Stellungnahme des Deutschen Gewerkschaftsbundes Bezirk Bayern und der Gewerkschaft Erziehung und Wissenschaft Landesverband Bayern zum Schreiben V.9 – B S 5640.0/173
Bayerisches Gesetz über das Erziehungs- und Unterrichtswesen
Gesetzentwurf zur Änderung des Bayerischen Gesetzes über das Erziehungs- und Unterrichtswesen (G 9)
An das Bayerische Staatsministeriumfür Bildung und Kultus, Wissenschaft und Kunst 31.05.2017Sehr geehrte Damen und Herren,Der DGB Bayern und die GEW Bayern bedanken sich die Übersendung des o.g. Gesetzentwurfes Zu diesem möchten wir wie folgt Stellung nehmen.
Vorbemerkung
DGB Bayern und GEW Bayern begrüßen die Schulzeitverlängerung auf 9 Jahre bis zum Abitur. Damit wird eine erste richtige Schlussfolgerung aus der bis zuletzt nicht zufrieden-stellenden Organisation des achtjährigen Gymnasiums gezogen. Es sind aber weitere Anstrengungen notwendig, um das bayerische Gymnasium zukunftsfähig, qualitativ hochwertig und sozial gerecht auszugestalten.

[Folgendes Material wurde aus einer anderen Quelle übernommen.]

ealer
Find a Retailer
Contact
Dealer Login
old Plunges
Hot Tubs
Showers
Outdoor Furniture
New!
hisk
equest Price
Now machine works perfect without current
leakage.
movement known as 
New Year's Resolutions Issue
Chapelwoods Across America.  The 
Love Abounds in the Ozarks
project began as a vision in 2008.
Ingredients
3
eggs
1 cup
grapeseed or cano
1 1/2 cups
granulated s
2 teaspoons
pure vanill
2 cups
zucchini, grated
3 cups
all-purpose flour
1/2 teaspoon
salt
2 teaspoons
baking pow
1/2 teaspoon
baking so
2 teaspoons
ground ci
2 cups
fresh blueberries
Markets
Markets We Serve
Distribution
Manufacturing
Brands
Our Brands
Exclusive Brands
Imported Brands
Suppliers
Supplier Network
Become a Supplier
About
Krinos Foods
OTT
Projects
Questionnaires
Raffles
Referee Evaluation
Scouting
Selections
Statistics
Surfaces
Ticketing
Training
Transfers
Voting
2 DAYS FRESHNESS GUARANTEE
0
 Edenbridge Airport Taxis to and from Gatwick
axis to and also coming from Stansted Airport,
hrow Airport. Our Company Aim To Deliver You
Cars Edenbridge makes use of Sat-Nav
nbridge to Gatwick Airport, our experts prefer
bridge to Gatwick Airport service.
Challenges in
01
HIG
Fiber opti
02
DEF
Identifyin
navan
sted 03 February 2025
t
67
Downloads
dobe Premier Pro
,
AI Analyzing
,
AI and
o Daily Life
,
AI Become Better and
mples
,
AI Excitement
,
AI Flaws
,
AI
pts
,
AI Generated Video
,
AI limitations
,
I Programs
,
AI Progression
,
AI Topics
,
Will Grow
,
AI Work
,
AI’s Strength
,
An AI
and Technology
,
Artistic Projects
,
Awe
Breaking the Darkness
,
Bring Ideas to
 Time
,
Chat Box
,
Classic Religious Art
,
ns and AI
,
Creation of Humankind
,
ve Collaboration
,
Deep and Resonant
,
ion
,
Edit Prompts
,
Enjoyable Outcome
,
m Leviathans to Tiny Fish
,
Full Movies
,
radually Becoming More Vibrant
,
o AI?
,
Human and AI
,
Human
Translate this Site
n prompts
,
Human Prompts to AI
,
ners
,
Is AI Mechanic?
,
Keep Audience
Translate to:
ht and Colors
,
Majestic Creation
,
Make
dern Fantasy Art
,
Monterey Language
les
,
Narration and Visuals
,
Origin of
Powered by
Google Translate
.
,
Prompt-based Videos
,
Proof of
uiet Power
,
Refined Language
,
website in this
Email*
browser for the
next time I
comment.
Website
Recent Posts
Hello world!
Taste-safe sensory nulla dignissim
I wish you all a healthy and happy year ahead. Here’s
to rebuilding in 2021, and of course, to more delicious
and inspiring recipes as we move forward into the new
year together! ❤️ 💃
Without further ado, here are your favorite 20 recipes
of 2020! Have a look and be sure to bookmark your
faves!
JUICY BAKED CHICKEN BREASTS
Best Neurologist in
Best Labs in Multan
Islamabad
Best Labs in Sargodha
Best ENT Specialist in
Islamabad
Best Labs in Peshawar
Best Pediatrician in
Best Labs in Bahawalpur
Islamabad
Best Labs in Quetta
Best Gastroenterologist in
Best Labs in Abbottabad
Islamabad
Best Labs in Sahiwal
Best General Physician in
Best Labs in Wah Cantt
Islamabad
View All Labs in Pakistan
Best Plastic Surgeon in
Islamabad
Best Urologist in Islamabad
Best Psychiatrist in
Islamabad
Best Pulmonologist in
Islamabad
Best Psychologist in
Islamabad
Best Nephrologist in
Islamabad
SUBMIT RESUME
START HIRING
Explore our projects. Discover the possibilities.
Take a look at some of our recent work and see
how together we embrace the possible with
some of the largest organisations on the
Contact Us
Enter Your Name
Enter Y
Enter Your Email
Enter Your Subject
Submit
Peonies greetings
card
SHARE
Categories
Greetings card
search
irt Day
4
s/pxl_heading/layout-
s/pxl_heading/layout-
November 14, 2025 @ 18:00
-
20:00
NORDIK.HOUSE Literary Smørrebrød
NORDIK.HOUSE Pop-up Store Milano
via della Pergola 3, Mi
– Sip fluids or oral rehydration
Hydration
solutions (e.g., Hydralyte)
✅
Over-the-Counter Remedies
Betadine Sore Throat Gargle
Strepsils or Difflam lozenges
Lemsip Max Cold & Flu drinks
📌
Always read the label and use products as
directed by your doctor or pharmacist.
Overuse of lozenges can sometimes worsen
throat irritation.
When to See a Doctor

Insbesondere die angestrebte Reduzierung des Nachmittagsunterrichts sehen wir mit besonderer Sorge. Eine zukunftsfähige Schule beschränkt sich nicht auf einen Halbtagsbetrieb. Bayern ist schon jetzt beim Ausbau der Ganztagsschulen im Hintertreffen. Gerade einmal 15% der Schülerinnen und Schüler nehmen Ganztagsangebote an – Bayern ist damit Schlusslicht in Deutschland. Wir befürchten, dass mit der Konzentration auf den Vormittagsunterricht der weitere Ausbau behindert wird. Stattdessen wäre eine echte Neuorganisation des Unterrichts nötig, der verschiedene Lehr- und Lernformen sinnvoll bis in den Nachmittag hinein miteinander kombiniert.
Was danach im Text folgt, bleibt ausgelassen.